Early morning on June 28, 1969, chaos broke out at the Stonewall Inn in New York City.
When police raided the Greenwich Village nightclub, a popular spot for members of the LGBTQ community, protests ensued. The sequence of events would later be known as the Stonewall Riots — a landmark event in LGBTQ history.
Ike Holter, a 29-year-old African-American playwright, recreated the Stonewall Riots in his 2012 play “Hit The Wall,” a production set to premiere at Randall Theater from Wednesday to Sept. 24.
Temple Theaters is one of the first universities to obtain the rights to the show, which was debuted by the Chicago theater collective “The Inconvenience.”
For weeks, students have rehearsed daily to deliver a performance that can “tell stories to change the world, or to challenge it,” said Brandon McShaffrey, the director of the show and an assistant theater professor.
The show follows the storylines of 10 characters in New York City.
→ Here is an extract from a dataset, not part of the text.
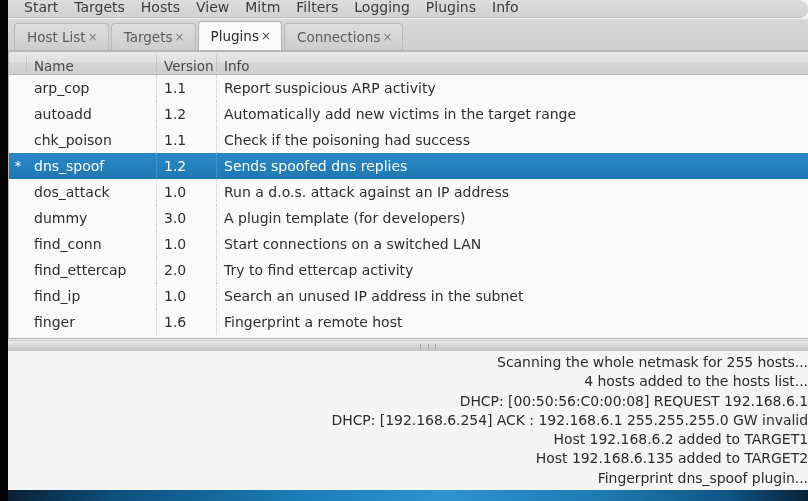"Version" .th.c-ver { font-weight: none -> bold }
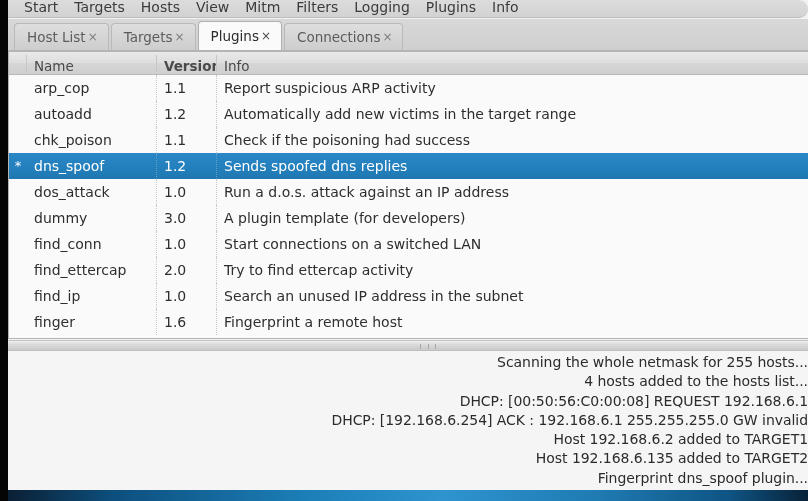"finger" div.td { text: finger -> plugin }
Once the Stonewall Riots unfold, the characters’ paths intertwine.
While fueled by historical events, the characters themselves are fictitious, creating a sense of “imagined realism,” said sophomore theater, film and media arts major Jonathan Hirsch.
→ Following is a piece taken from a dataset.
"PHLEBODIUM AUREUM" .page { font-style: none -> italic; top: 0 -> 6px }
Hirsch, who plays a police officer in the production, said the tone of the show changes swiftly.
“It goes from like cute and like sweet, to dark and sour and scary like that,” said Hirsch, as he snapped his fingers to demonstrate the shift in plot.
The scenes are underscored by rock music reminiscent of the 1960s. As director, McShaffrey decided to set several moments in slow motion throughout the play.
“It makes those moments feel more important and magical,” he said. “And that’s why we do theater.”
The show brings to light events that were pushed into the dark in 1969.
During the riots, some media outlets reported on only one side of the story. A 1969 article by the New York Daily News mentioned the three police officers who were injured and 13 people who were arrested — neglecting to mention the injuries of the club’s attendees.
For McShaffrey, the production is particularly important due to the current political climate.
“To think that happened in 1969, and we just got the right to get married,” McShaffrey said.
The play tells the younger LGBTQ generation what people before them endured to gain their civil rights, McShaffrey said.
“They need to know that it didn’t come without blood, sweat, tears, and high heels and glitter,” he added.
“It’s the best thing I’ve ever done,” Kalen Allen said of the production.
Allen, a senior theater and film major, plays Carson, an African-American drag queen.
To Allen, the show is a reminder of the privilege he has in comparison with his character, Carson. While Allen said he feels free to go to a nightclub, Carson dealt with the threat of arrest in 1969.
Allen said “Hit the Wall” allows people to learn the history of gay pride parades, which Allen does not partake in because he feels people are unaware of the history.
“Personally, I don’t go to gay pride, just because I feel like it used to be so political, and it’s not as political anymore,” Allen said.
“We don’t really get to learn about that history. That is why I feel like it’s my duty to do this show,” Allen added. “Now I’m able to give history to some of the people.”
For Hirsch, the show has opened his eyes to the suffering of the LGBTQ community, which he only knew of on a “surface level,” he said.
As a police officer in the production, Hirsch said he wrestled with what it means to cause destruction in the lives of innocent people, but he knows his role is vital and hopes it will teach others to be respectful of all people.
He said he hopes the audience will be impacted and even made uncomfortable. Hirsch said “Hit The Wall” is meant to challenge people’s perspectives.
“The show can be too much, too real, too violent, but theater is the one place where you can see the truth…people being people,” Hirsch said.